The decision to dismiss Goddard was deemed harsh and unfair due to the process followed by Richtek. The company sent Goddard a flurry of letters just before his dismissal, failing to provide him with a genuine opportunity to respond or defend himself. This last-minute attempt to warn him was considered grossly inadequate, indicating a lack of genuine effort to resolve concerns before terminating his employment.
Remedy: The only available remedies in such cases are reinstatement or compensation. Since reinstatement was not sought, the focus was on compensation. The Commission examined various factors such as Goddard’s efforts to mitigate loss and his employment contract, which included a non-compete clause. This clause likely discouraged Goddard from seeking jobs in the same sector, impacting his ability to mitigate his loss effectively.

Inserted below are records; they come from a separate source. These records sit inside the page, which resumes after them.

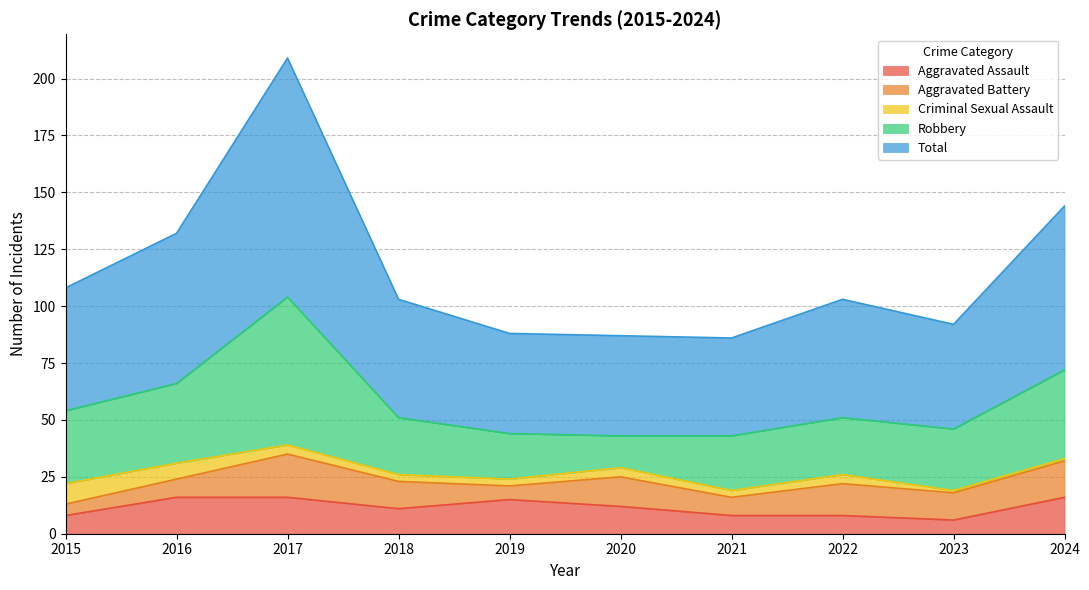

Reading right to left, list all the values displayed in this chart.

Aggravated Assault: 16	6	8	8	12	15	11	16	16	8
Aggravated Battery: 16	12	14	8	13	6	12	19	8	5
Criminal Sexual Assault: 1	1	4	3	4	3	3	4	7	9
Robbery: 39	27	25	24	14	20	25	65	35	32
Total: 72	46	52	43	44	44	52	105	66	54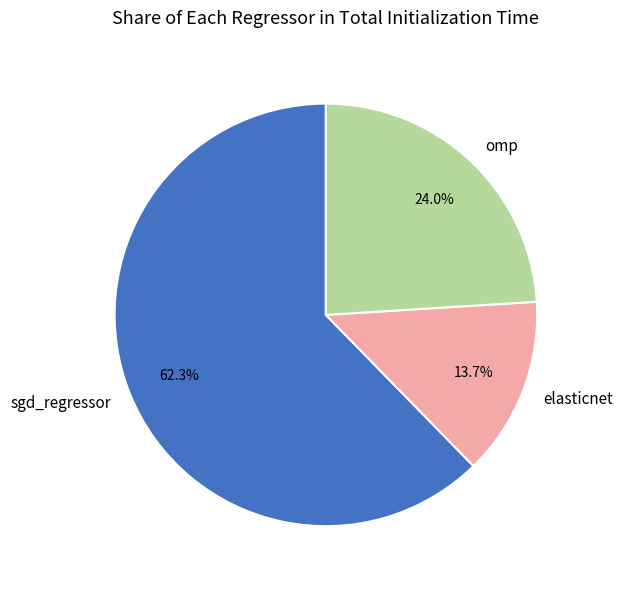

Which category has the biggest portion of the pie?

sgd_regressor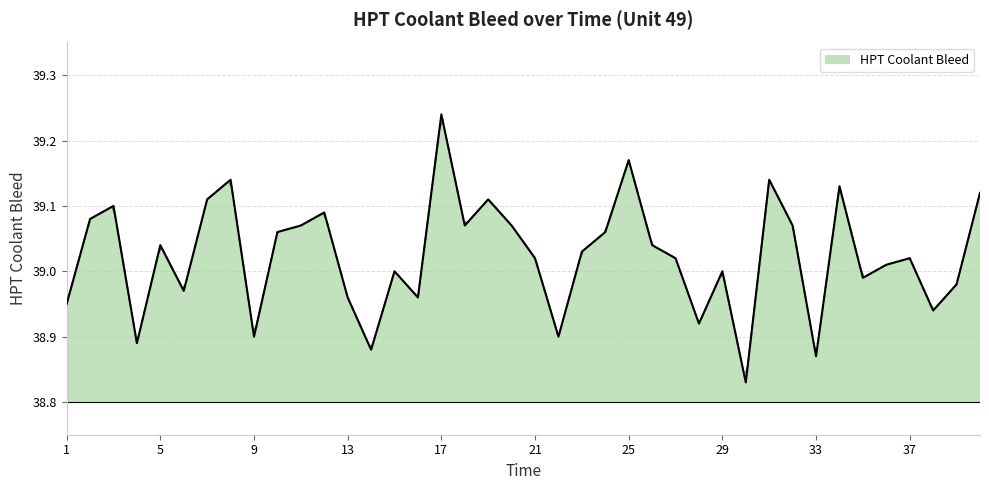

Approximately how many times larger is the value at 39 compared to 10?

1.0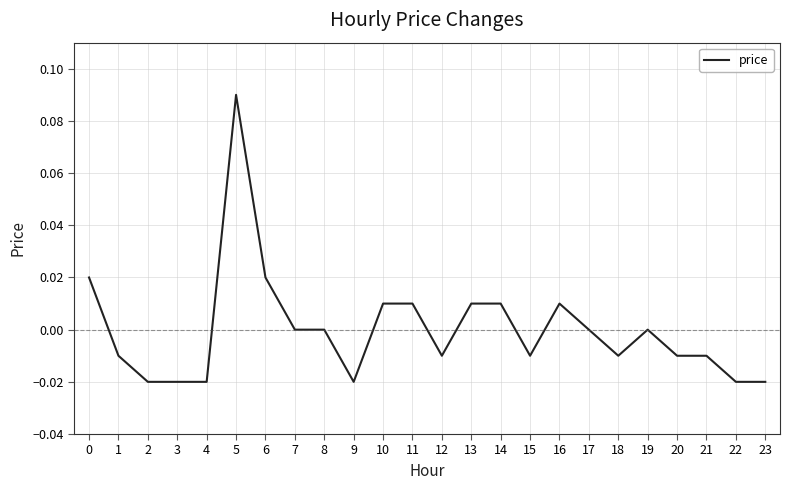

Which category has the highest value across all series?

5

Given the circumstances, the Commission calculated Goddard’s expected earnings if he had not been dismissed, considering his base salary and commissions. Ultimately, the Commission found it reasonable to award compensation to Goddard for his unfair dismissal, while acknowledging the significant toll the dismissal had on his financial and personal life. The Commission calculated compensation of $39,205.34 to be appropriate.
The decision highlights the importance of fair and transparent processes in employment termination and emphasizes the potential challenges faced by employees dealing with non-compete clauses.